- [DIRECTIONS FOR THIS TASK]: Copy the records below exactly. Include all of them.

- [Saved data entries]:
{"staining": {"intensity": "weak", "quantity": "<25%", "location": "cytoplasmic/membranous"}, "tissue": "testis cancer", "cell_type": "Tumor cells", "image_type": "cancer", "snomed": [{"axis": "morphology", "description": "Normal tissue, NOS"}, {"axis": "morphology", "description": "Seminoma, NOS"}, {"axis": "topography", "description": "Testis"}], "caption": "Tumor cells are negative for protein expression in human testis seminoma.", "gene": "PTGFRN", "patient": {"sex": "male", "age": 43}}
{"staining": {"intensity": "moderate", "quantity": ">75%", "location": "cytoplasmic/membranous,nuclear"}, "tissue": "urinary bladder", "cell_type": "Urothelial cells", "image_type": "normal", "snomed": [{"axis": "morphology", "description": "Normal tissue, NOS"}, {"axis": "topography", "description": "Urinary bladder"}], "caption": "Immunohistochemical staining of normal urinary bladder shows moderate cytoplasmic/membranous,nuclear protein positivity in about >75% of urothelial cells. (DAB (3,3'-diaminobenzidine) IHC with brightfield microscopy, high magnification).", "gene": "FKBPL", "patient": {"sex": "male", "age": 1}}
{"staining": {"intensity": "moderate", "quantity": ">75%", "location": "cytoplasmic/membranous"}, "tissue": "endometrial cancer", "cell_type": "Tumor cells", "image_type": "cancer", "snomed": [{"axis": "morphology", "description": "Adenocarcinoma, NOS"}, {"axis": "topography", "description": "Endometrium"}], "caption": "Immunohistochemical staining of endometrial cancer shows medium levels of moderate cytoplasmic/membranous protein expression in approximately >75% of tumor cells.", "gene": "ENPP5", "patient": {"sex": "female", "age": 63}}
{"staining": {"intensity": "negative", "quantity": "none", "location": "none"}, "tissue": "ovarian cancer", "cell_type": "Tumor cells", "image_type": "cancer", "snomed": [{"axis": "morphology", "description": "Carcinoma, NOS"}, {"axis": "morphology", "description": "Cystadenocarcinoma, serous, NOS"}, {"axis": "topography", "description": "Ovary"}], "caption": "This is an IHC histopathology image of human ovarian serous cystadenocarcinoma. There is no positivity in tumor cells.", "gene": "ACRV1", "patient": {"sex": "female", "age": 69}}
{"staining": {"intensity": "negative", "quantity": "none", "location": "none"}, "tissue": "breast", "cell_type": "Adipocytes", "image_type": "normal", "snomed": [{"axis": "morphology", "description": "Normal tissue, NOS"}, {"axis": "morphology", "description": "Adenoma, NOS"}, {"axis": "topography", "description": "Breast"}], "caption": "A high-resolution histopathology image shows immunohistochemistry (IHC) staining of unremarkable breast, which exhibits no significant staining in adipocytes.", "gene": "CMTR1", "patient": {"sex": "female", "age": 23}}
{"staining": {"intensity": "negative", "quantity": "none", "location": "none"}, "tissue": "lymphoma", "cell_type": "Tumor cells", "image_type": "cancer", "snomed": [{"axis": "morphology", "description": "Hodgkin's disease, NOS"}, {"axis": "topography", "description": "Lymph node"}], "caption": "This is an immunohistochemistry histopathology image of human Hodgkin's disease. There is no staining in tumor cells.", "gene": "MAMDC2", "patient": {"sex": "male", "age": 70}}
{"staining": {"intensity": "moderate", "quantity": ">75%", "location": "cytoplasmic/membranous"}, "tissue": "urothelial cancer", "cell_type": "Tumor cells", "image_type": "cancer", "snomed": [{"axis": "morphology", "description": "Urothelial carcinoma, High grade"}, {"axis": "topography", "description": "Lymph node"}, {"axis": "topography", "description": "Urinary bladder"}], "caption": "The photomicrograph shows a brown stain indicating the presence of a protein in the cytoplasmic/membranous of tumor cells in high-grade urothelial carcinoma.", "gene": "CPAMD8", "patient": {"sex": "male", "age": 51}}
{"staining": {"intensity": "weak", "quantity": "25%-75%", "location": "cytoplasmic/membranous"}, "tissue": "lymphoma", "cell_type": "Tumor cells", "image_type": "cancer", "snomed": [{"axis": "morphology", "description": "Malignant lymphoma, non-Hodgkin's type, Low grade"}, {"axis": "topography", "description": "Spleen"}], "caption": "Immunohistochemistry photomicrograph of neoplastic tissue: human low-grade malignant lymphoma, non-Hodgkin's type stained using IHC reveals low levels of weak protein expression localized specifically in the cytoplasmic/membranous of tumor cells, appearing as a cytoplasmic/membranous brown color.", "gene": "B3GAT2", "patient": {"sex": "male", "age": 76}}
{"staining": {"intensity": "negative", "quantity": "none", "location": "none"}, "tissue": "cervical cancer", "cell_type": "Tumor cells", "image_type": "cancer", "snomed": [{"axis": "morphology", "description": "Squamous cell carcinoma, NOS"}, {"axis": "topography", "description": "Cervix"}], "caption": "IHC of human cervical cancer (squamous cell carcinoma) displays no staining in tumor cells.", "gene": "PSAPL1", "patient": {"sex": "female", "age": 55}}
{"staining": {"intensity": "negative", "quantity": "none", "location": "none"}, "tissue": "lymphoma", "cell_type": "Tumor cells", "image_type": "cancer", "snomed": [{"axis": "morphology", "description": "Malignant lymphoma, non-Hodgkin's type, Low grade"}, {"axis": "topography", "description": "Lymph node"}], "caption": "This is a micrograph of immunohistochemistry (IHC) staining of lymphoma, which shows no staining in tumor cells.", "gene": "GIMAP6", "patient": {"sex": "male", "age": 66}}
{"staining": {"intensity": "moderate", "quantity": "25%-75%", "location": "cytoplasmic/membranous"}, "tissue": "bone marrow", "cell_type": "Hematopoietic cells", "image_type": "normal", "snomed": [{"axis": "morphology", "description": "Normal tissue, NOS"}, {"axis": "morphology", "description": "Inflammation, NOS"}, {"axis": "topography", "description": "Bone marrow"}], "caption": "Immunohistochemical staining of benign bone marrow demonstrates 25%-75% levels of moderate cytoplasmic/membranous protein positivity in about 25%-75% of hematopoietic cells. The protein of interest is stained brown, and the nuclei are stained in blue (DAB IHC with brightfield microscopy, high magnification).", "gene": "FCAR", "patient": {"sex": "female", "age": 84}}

- [FINISHED EXERCISE]:
{"staining": {"intensity": "weak", "quantity": "<25%", "location": "cytoplasmic/membranous"}, "tissue": "testis cancer", "cell_type": "Tumor cells", "image_type": "cancer", "snomed": [{"axis": "morphology", "description": "Normal tissue, NOS"}, {"axis": "morphology", "description": "Seminoma, NOS"}, {"axis": "topography", "description": "Testis"}], "caption": "Tumor cells are negative for protein expression in human testis seminoma.", "gene": "PTGFRN", "patient": {"sex": "male", "age": 43}}
{"staining": {"intensity": "moderate", "quantity": ">75%", "location": "cytoplasmic/membranous,nuclear"}, "tissue": "urinary bladder", "cell_type": "Urothelial cells", "image_type": "normal", "snomed": [{"axis": "morphology", "description": "Normal tissue, NOS"}, {"axis": "topography", "description": "Urinary bladder"}], "caption": "Immunohistochemical staining of normal urinary bladder shows moderate cytoplasmic/membranous,nuclear protein positivity in about >75% of urothelial cells. (DAB (3,3'-diaminobenzidine) IHC with brightfield microscopy, high magnification).", "gene": "FKBPL", "patient": {"sex": "male", "age": 1}}
{"staining": {"intensity": "moderate", "quantity": ">75%", "location": "cytoplasmic/membranous"}, "tissue": "endometrial cancer", "cell_type": "Tumor cells", "image_type": "cancer", "snomed": [{"axis": "morphology", "description": "Adenocarcinoma, NOS"}, {"axis": "topography", "description": "Endometrium"}], "caption": "Immunohistochemical staining of endometrial cancer shows medium levels of moderate cytoplasmic/membranous protein expression in approximately >75% of tumor cells.", "gene": "ENPP5", "patient": {"sex": "female", "age": 63}}
{"staining": {"intensity": "negative", "quantity": "none", "location": "none"}, "tissue": "ovarian cancer", "cell_type": "Tumor cells", "image_type": "cancer", "snomed": [{"axis": "morphology", "description": "Carcinoma, NOS"}, {"axis": "morphology", "description": "Cystadenocarcinoma, serous, NOS"}, {"axis": "topography", "description": "Ovary"}], "caption": "This is an IHC histopathology image of human ovarian serous cystadenocarcinoma. There is no positivity in tumor cells.", "gene": "ACRV1", "patient": {"sex": "female", "age": 69}}
{"staining": {"intensity": "negative", "quantity": "none", "location": "none"}, "tissue": "breast", "cell_type": "Adipocytes", "image_type": "normal", "snomed": [{"axis": "morphology", "description": "Normal tissue, NOS"}, {"axis": "morphology", "description": "Adenoma, NOS"}, {"axis": "topography", "description": "Breast"}], "caption": "A high-resolution histopathology image shows immunohistochemistry (IHC) staining of unremarkable breast, which exhibits no significant staining in adipocytes.", "gene": "CMTR1", "patient": {"sex": "female", "age": 23}}
{"staining": {"intensity": "negative", "quantity": "none", "location": "none"}, "tissue": "lymphoma", "cell_type": "Tumor cells", "image_type": "cancer", "snomed": [{"axis": "morphology", "description": "Hodgkin's disease, NOS"}, {"axis": "topography", "description": "Lymph node"}], "caption": "This is an immunohistochemistry histopathology image of human Hodgkin's disease. There is no staining in tumor cells.", "gene": "MAMDC2", "patient": {"sex": "male", "age": 70}}
{"staining": {"intensity": "moderate", "quantity": ">75%", "location": "cytoplasmic/membranous"}, "tissue": "urothelial cancer", "cell_type": "Tumor cells", "image_type": "cancer", "snomed": [{"axis": "morphology", "description": "Urothelial carcinoma, High grade"}, {"axis": "topography", "description": "Lymph node"}, {"axis": "topography", "description": "Urinary bladder"}], "caption": "The photomicrograph shows a brown stain indicating the presence of a protein in the cytoplasmic/membranous of tumor cells in high-grade urothelial carcinoma.", "gene": "CPAMD8", "patient": {"sex": "male", "age": 51}}
{"staining": {"intensity": "weak", "quantity": "25%-75%", "location": "cytoplasmic/membranous"}, "tissue": "lymphoma", "cell_type": "Tumor cells", "image_type": "cancer", "snomed": [{"axis": "morphology", "description": "Malignant lymphoma, non-Hodgkin's type, Low grade"}, {"axis": "topography", "description": "Spleen"}], "caption": "Immunohistochemistry photomicrograph of neoplastic tissue: human low-grade malignant lymphoma, non-Hodgkin's type stained using IHC reveals low levels of weak protein expression localized specifically in the cytoplasmic/membranous of tumor cells, appearing as a cytoplasmic/membranous brown color.", "gene": "B3GAT2", "patient": {"sex": "male", "age": 76}}
{"staining": {"intensity": "negative", "quantity": "none", "location": "none"}, "tissue": "cervical cancer", "cell_type": "Tumor cells", "image_type": "cancer", "snomed": [{"axis": "morphology", "description": "Squamous cell carcinoma, NOS"}, {"axis": "topography", "description": "Cervix"}], "caption": "IHC of human cervical cancer (squamous cell carcinoma) displays no staining in tumor cells.", "gene": "PSAPL1", "patient": {"sex": "female", "age": 55}}
{"staining": {"intensity": "negative", "quantity": "none", "location": "none"}, "tissue": "lymphoma", "cell_type": "Tumor cells", "image_type": "cancer", "snomed": [{"axis": "morphology", "description": "Malignant lymphoma, non-Hodgkin's type, Low grade"}, {"axis": "topography", "description": "Lymph node"}], "caption": "This is a micrograph of immunohistochemistry (IHC) staining of lymphoma, which shows no staining in tumor cells.", "gene": "GIMAP6", "patient": {"sex": "male", "age": 66}}
{"staining": {"intensity": "moderate", "quantity": "25%-75%", "location": "cytoplasmic/membranous"}, "tissue": "bone marrow", "cell_type": "Hematopoietic cells", "image_type": "normal", "snomed": [{"axis": "morphology", "description": "Normal tissue, NOS"}, {"axis": "morphology", "description": "Inflammation, NOS"}, {"axis": "topography", "description": "Bone marrow"}], "caption": "Immunohistochemical staining of benign bone marrow demonstrates 25%-75% levels of moderate cytoplasmic/membranous protein positivity in about 25%-75% of hematopoietic cells. The protein of interest is stained brown, and the nuclei are stained in blue (DAB IHC with brightfield microscopy, high magnification).", "gene": "FCAR", "patient": {"sex": "female", "age": 84}}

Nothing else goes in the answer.